A center fielder, Mr. Gold has also been named to the Division III All-American first team and he has been selected as the All-New England Player of the Year by D3Baseball.com and as Player of the Year by the Commonwealth Coast Conference (CCC). More than 700 student-athletes were nominated for the eighth annual D3Baseball.com All-America Team. On May 27, Endicott announced in a press release that Tad was selected as a first-team All-American by the American Baseball Coaches Association.

In 2014, Mr. Gold led the Endicott Gulls (34-16) to their second consecutive CCC title and to back-to-back appearances in the NCAA New England Regional Finals with a .429 batting average and a .493 on base percentage. For perspective on Mr. Gold’s achievements, baseball statistical norms regard a .300 batting average and a .370 on base percentage as the standards for above-average performance.

A three-year player for the 2013 Futures Collegiate Baseball League champion Martha’s Vineyard Sharks, Mr. Gold will be honored at Tad Gold Night on Saturday, June 7, at Vineyard Baseball Park (aka The Shark Tank) located behind MVRHS. The ceremonies will precede the first pitch at 7 pm. The Sharks also feature infielder Jack Roberts, a 2013 MVRHS graduate who hit .302 as a starting infielder for Williams College in 2014.

Mr.

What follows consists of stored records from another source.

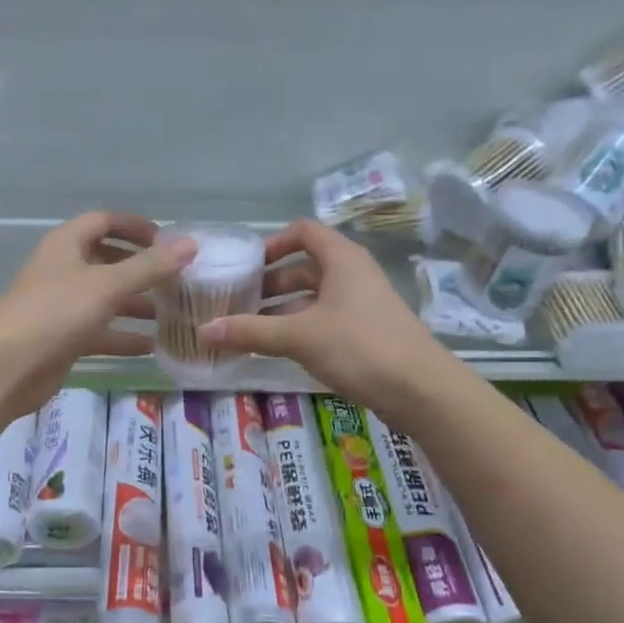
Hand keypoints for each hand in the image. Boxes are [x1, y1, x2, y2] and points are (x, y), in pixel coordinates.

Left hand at [0, 212, 194, 416]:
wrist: (6, 367)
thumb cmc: (55, 313)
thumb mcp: (107, 285)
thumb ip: (149, 267)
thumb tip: (190, 244)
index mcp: (67, 245)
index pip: (104, 221)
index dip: (135, 227)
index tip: (168, 242)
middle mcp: (64, 270)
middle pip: (107, 261)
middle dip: (141, 270)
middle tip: (177, 281)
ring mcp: (62, 306)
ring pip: (106, 299)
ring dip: (136, 305)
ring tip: (173, 314)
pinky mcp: (64, 339)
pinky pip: (100, 332)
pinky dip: (123, 337)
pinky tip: (152, 347)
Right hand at [198, 220, 452, 421]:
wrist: (420, 389)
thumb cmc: (359, 347)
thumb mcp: (299, 336)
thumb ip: (251, 331)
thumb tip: (204, 331)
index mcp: (341, 260)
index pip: (303, 232)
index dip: (272, 244)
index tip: (245, 266)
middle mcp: (353, 275)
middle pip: (304, 268)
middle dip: (270, 285)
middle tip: (236, 303)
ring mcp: (361, 305)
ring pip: (313, 298)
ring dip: (282, 311)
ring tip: (249, 330)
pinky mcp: (365, 333)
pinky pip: (324, 321)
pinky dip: (300, 329)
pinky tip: (278, 351)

Gold is vacationing in Australia this week but his mother, Melissa Gold, said the recent spate of honors and accolades Tad has received is “very exciting and humbling, in a way. He’s worked really hard for this. And he graduated, right on time. Yay!,” she said in an interview last Sunday evening.

She said the four-year hockey and baseball player at both MVRHS and at Endicott will pursue a baseball career. “He wants to play someplace,” she said, adding that Mr. Gold has received an invitation to tryout on June 28 for the Rockland Boulders in the independent Can-Am minor leagues in Pomona, N.Y., about an hour north of New York City. Jamie Keefe, the current Boulders field manager, managed at Pittsfield in the FCBL for several years during Mr. Gold’s Sharks career.

Over the past several decades, independent minor leagues have become an important feeder system to Major League Baseball’s minor and major league franchises.

“I support him in this,” his mother said. “He loves the game and why not give it a try? You don’t want to look back in 20 years and regret not having done it.”

His father, Wally Gold, loves baseball and is proud of his son’s baseball achievements. “I’m still in kind of a daze and just really proud of him for his baseball accomplishments but the kind of person he has become outshines his baseball achievements. He’s got his priorities straight. We get comments all the time on the kind of friend, teammate and mentor Tad is. He’s made spectacular life plays, but he makes the routine plays in life, does the right thing, without fail.”